— Start Record excerpts —

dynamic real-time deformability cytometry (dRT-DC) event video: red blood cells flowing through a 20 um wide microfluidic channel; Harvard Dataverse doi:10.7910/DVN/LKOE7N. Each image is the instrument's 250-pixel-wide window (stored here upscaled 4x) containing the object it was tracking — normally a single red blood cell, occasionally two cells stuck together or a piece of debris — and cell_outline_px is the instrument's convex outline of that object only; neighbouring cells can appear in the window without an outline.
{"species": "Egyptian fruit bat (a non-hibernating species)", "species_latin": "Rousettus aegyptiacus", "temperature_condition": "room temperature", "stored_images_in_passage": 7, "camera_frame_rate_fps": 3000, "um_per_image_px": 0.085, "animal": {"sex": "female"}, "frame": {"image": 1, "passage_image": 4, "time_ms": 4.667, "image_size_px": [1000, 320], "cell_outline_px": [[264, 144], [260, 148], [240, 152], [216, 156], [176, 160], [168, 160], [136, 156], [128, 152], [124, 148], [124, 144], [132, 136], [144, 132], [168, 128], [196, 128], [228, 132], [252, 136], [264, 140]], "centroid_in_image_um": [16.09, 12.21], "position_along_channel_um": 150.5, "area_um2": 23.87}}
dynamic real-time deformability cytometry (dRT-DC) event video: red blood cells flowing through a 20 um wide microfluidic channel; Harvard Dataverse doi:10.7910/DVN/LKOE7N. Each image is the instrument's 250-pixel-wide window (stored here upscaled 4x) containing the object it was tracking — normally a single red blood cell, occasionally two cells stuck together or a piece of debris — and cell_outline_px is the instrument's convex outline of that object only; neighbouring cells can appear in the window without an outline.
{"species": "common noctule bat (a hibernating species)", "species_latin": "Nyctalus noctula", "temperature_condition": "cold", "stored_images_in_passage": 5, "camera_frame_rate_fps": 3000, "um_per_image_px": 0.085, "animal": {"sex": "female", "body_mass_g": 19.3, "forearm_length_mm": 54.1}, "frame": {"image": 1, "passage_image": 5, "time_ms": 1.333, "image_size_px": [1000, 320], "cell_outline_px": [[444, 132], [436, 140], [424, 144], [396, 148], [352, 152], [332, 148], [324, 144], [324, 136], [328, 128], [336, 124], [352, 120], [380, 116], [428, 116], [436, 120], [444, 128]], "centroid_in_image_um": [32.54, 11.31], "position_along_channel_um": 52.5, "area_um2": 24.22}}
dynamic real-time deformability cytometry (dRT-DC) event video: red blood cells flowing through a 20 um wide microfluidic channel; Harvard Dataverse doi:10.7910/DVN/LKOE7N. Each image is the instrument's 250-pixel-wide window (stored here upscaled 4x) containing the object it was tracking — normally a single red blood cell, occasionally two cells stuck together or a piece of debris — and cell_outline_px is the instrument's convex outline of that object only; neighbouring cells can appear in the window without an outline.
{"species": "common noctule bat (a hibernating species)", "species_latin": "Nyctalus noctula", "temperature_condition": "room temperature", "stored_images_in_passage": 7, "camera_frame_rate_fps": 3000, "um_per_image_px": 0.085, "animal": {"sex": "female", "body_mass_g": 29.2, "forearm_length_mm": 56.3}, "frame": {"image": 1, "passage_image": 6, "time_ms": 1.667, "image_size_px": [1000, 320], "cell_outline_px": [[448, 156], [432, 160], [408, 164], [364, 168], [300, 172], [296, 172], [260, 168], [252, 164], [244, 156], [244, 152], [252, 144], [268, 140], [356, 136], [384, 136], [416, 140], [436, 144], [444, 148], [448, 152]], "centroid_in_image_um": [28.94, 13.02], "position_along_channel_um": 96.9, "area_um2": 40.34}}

— End Record excerpts —

» **Direction**: Extract all of the data shown above without alteration.

» **The result**:
dynamic real-time deformability cytometry (dRT-DC) event video: red blood cells flowing through a 20 um wide microfluidic channel; Harvard Dataverse doi:10.7910/DVN/LKOE7N. Each image is the instrument's 250-pixel-wide window (stored here upscaled 4x) containing the object it was tracking — normally a single red blood cell, occasionally two cells stuck together or a piece of debris — and cell_outline_px is the instrument's convex outline of that object only; neighbouring cells can appear in the window without an outline.
{"species": "Egyptian fruit bat (a non-hibernating species)", "species_latin": "Rousettus aegyptiacus", "temperature_condition": "room temperature", "stored_images_in_passage": 7, "camera_frame_rate_fps": 3000, "um_per_image_px": 0.085, "animal": {"sex": "female"}, "frame": {"image": 1, "passage_image": 4, "time_ms": 4.667, "image_size_px": [1000, 320], "cell_outline_px": [[264, 144], [260, 148], [240, 152], [216, 156], [176, 160], [168, 160], [136, 156], [128, 152], [124, 148], [124, 144], [132, 136], [144, 132], [168, 128], [196, 128], [228, 132], [252, 136], [264, 140]], "centroid_in_image_um": [16.09, 12.21], "position_along_channel_um": 150.5, "area_um2": 23.87}}
dynamic real-time deformability cytometry (dRT-DC) event video: red blood cells flowing through a 20 um wide microfluidic channel; Harvard Dataverse doi:10.7910/DVN/LKOE7N. Each image is the instrument's 250-pixel-wide window (stored here upscaled 4x) containing the object it was tracking — normally a single red blood cell, occasionally two cells stuck together or a piece of debris — and cell_outline_px is the instrument's convex outline of that object only; neighbouring cells can appear in the window without an outline.
{"species": "common noctule bat (a hibernating species)", "species_latin": "Nyctalus noctula", "temperature_condition": "cold", "stored_images_in_passage": 5, "camera_frame_rate_fps": 3000, "um_per_image_px": 0.085, "animal": {"sex": "female", "body_mass_g": 19.3, "forearm_length_mm": 54.1}, "frame": {"image": 1, "passage_image": 5, "time_ms": 1.333, "image_size_px": [1000, 320], "cell_outline_px": [[444, 132], [436, 140], [424, 144], [396, 148], [352, 152], [332, 148], [324, 144], [324, 136], [328, 128], [336, 124], [352, 120], [380, 116], [428, 116], [436, 120], [444, 128]], "centroid_in_image_um": [32.54, 11.31], "position_along_channel_um": 52.5, "area_um2": 24.22}}
dynamic real-time deformability cytometry (dRT-DC) event video: red blood cells flowing through a 20 um wide microfluidic channel; Harvard Dataverse doi:10.7910/DVN/LKOE7N. Each image is the instrument's 250-pixel-wide window (stored here upscaled 4x) containing the object it was tracking — normally a single red blood cell, occasionally two cells stuck together or a piece of debris — and cell_outline_px is the instrument's convex outline of that object only; neighbouring cells can appear in the window without an outline.
{"species": "common noctule bat (a hibernating species)", "species_latin": "Nyctalus noctula", "temperature_condition": "room temperature", "stored_images_in_passage": 7, "camera_frame_rate_fps": 3000, "um_per_image_px": 0.085, "animal": {"sex": "female", "body_mass_g": 29.2, "forearm_length_mm": 56.3}, "frame": {"image": 1, "passage_image": 6, "time_ms": 1.667, "image_size_px": [1000, 320], "cell_outline_px": [[448, 156], [432, 160], [408, 164], [364, 168], [300, 172], [296, 172], [260, 168], [252, 164], [244, 156], [244, 152], [252, 144], [268, 140], [356, 136], [384, 136], [416, 140], [436, 144], [444, 148], [448, 152]], "centroid_in_image_um": [28.94, 13.02], "position_along_channel_um": 96.9, "area_um2": 40.34}}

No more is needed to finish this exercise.